How were we to
surmount this last and most formidable barrier?
I turned in time to see Kennedy and O'Connor hurrying up the
steps with a huge tank studded with bolts like a boiler, while
two other men carried a second tank.
"There," ordered Craig, "set the oxygen there," as he placed his
own tank on the opposite side:
Out of the tanks stout tubes led, with stopcocks and gages at the
top. From a case under his arm Kennedy produced a curious
arrangement like a huge hook, with a curved neck and a sharp
beak. Really it consisted of two metal tubes which ran into a
sort of cylinder, or mixing chamber, above the nozzle, while
parallel to them ran a third separate tube with a second nozzle
of its own. Quickly he joined the ends of the tubes from the
tanks to the metal hook, the oxygen-tank being joined to two of
the tubes of the hook, and the second tank being joined to the
other. With a match he touched the nozzle gingerly.
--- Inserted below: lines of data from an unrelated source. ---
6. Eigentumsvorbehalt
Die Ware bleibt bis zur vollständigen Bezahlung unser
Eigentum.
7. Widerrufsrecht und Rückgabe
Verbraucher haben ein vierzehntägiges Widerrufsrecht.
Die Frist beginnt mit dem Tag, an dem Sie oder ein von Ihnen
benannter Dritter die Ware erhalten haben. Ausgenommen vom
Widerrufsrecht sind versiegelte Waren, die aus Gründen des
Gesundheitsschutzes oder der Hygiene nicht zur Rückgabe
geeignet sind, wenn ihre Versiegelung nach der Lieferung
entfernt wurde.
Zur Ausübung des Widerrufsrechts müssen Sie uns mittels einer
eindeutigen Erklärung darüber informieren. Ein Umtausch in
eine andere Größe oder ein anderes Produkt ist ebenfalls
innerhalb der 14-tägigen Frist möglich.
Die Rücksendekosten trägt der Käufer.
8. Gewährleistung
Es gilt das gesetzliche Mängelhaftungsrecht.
Instantly a
hissing, spitting noise followed, and an intense blinding needle
of flame.
"Now for the oxy-acetylene blowpipe," cried Kennedy as he
advanced toward the steel door. "We'll make short work of this."
Almost as he said it, the steel beneath the blowpipe became
incandescent.
Just to test it, he cut off the head of a three-quarter-inch
steel rivet--taking about a quarter of a minute to do it.